- _Work to complete_: All of the entries must appear again exactly as written.

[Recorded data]
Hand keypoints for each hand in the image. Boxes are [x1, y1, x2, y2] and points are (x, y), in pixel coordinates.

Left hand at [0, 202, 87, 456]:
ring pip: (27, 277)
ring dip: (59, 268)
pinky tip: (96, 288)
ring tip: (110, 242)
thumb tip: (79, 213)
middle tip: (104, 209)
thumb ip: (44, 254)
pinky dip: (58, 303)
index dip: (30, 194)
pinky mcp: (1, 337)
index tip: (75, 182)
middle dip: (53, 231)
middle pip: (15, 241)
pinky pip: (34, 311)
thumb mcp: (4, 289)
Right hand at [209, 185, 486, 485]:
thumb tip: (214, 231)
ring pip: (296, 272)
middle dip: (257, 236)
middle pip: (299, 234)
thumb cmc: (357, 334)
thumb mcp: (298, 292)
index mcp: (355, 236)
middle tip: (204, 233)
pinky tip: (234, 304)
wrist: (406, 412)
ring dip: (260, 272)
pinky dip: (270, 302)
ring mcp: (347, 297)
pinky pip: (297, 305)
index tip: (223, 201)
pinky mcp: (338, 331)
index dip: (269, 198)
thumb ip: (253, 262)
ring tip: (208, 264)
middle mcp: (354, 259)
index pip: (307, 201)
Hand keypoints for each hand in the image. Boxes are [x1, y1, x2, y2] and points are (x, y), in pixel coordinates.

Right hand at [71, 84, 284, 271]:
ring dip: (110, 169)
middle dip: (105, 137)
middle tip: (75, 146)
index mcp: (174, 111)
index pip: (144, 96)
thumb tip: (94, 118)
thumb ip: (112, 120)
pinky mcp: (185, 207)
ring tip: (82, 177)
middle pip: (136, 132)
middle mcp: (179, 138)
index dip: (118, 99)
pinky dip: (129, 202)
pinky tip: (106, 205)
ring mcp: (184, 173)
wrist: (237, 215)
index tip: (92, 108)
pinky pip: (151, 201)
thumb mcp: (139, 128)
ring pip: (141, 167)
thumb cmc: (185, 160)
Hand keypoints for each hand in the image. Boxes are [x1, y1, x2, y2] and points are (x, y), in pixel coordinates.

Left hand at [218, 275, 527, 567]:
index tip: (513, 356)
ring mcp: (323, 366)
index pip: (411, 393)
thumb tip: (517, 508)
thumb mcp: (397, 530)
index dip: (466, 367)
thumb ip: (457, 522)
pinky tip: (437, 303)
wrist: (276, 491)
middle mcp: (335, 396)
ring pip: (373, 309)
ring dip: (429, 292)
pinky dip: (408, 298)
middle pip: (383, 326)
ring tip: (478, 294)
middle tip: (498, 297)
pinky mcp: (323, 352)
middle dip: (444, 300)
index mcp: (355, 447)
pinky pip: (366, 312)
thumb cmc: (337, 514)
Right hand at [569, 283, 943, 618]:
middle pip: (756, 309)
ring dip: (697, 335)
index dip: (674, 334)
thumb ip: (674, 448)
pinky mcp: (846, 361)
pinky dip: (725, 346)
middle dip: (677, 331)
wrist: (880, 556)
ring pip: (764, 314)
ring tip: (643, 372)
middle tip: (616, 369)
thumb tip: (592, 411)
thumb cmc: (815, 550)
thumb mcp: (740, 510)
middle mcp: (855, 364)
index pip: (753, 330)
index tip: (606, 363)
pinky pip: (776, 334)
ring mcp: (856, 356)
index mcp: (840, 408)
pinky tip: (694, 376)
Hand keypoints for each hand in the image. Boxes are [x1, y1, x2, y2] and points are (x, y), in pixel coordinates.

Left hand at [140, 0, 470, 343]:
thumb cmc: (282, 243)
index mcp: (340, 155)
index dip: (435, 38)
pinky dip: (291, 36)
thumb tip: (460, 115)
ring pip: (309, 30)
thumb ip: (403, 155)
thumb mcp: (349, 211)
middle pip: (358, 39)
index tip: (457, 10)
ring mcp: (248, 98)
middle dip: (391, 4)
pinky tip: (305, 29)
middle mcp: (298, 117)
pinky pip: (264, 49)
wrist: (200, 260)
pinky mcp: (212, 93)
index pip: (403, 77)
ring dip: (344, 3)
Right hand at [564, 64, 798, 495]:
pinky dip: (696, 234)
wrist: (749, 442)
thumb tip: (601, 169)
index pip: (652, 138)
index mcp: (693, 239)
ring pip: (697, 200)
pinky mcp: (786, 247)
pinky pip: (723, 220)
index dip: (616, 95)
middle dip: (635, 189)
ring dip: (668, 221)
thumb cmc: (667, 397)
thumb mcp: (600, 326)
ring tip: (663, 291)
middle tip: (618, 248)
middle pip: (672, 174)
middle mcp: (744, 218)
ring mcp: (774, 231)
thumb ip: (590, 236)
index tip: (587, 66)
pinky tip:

- _Answer section_:
Hand keypoints for each hand in the image. Boxes are [x1, y1, x2, y2] and points are (x, y), in pixel coordinates.

Left hand at [0, 202, 87, 456]:
ring pip: (27, 277)
ring dip: (59, 268)
pinky tip: (96, 288)
ring tip: (110, 242)
thumb tip: (79, 213)
middle tip: (104, 209)
thumb ip: (44, 254)
pinky dip: (58, 303)
index dip: (30, 194)
pinky mcp: (1, 337)
index tip: (75, 182)
middle dip: (53, 231)
middle pip: (15, 241)
pinky pip: (34, 311)
thumb mcp: (4, 289)
Right hand at [209, 185, 486, 485]:
thumb tip: (214, 231)
ring pip: (296, 272)
middle dip: (257, 236)
middle pip: (299, 234)
thumb cmc: (357, 334)
thumb mcp: (298, 292)
index mcp: (355, 236)
middle tip: (204, 233)
pinky tip: (234, 304)
wrist: (406, 412)
ring dip: (260, 272)
pinky dip: (270, 302)
ring mcp: (347, 297)
pinky pip: (297, 305)
index tip: (223, 201)
pinky mcp: (338, 331)
index dip: (269, 198)
thumb ip: (253, 262)
ring tip: (208, 264)
middle mcp: (354, 259)
index pip: (307, 201)
Hand keypoints for each hand in the image. Boxes are [x1, y1, x2, y2] and points are (x, y), in pixel coordinates.

Right hand at [71, 84, 284, 271]:
ring dip: (110, 169)
middle dip: (105, 137)
middle tip: (75, 146)
index mcp: (174, 111)
index pip: (144, 96)
thumb tip: (94, 118)
thumb ip: (112, 120)
pinky mcp: (185, 207)
ring tip: (82, 177)
middle pip: (136, 132)
middle mcp: (179, 138)
index dip: (118, 99)
pinky dip: (129, 202)
pinky tip: (106, 205)
ring mcp: (184, 173)
wrist: (237, 215)
index tip: (92, 108)
pinky pip: (151, 201)
thumb mcp: (139, 128)
ring pip: (141, 167)
thumb cmc: (185, 160)
Hand keypoints for each hand in the image. Boxes are [x1, y1, x2, y2] and points are (x, y), in pixel coordinates.

Left hand at [218, 275, 527, 567]:
index tip: (513, 356)
ring mcp: (323, 366)
index pip: (411, 393)
thumb tip: (517, 508)
thumb mcp: (397, 530)
index dip: (466, 367)
thumb ip: (457, 522)
pinky tip: (437, 303)
wrist: (276, 491)
middle mcp: (335, 396)
ring pip: (373, 309)
ring dip: (429, 292)
pinky dip: (408, 298)
middle pip: (383, 326)
ring tip: (478, 294)
middle tip: (498, 297)
pinky mcp: (323, 352)
middle dip: (444, 300)
index mcp: (355, 447)
pinky pip: (366, 312)
thumb cmc: (337, 514)
Right hand at [569, 283, 943, 618]:
middle pip: (756, 309)
ring dip: (697, 335)
index dip: (674, 334)
thumb ip: (674, 448)
pinky mcp: (846, 361)
pinky dip: (725, 346)
middle dip: (677, 331)
wrist: (880, 556)
ring pip: (764, 314)
ring tip: (643, 372)
middle tip: (616, 369)
thumb tip: (592, 411)
thumb cmc: (815, 550)
thumb mcp: (740, 510)
middle mcp: (855, 364)
index pip: (753, 330)
index tip: (606, 363)
pinky pip: (776, 334)
ring mcp: (856, 356)
index mcp: (840, 408)
pinky tip: (694, 376)
Hand keypoints for each hand in the image. Boxes are [x1, y1, x2, y2] and points are (x, y), in pixel coordinates.

Left hand at [140, 0, 470, 343]:
thumb cmc: (282, 243)
index mcp: (340, 155)
index dip: (435, 38)
pinky dip: (291, 36)
thumb tip: (460, 115)
ring pip: (309, 30)
thumb ip: (403, 155)
thumb mcp: (349, 211)
middle pip: (358, 39)
index tip: (457, 10)
ring mcp: (248, 98)
middle dip: (391, 4)
pinky tip: (305, 29)
middle mcp: (298, 117)
pinky pip: (264, 49)
wrist: (200, 260)
pinky mcp: (212, 93)
index pip: (403, 77)
ring dip: (344, 3)
Right hand at [564, 64, 798, 495]:
pinky dip: (696, 234)
wrist: (749, 442)
thumb tip: (601, 169)
index pip: (652, 138)
index mcp: (693, 239)
ring pip: (697, 200)
pinky mcp: (786, 247)
pinky pip: (723, 220)
index dip: (616, 95)
middle dip: (635, 189)
ring dip: (668, 221)
thumb cmc: (667, 397)
thumb mcp: (600, 326)
ring tip: (663, 291)
middle tip: (618, 248)
middle pip: (672, 174)
middle mcp: (744, 218)
ring mcp: (774, 231)
thumb ip: (590, 236)
index tip: (587, 66)
pinky tip:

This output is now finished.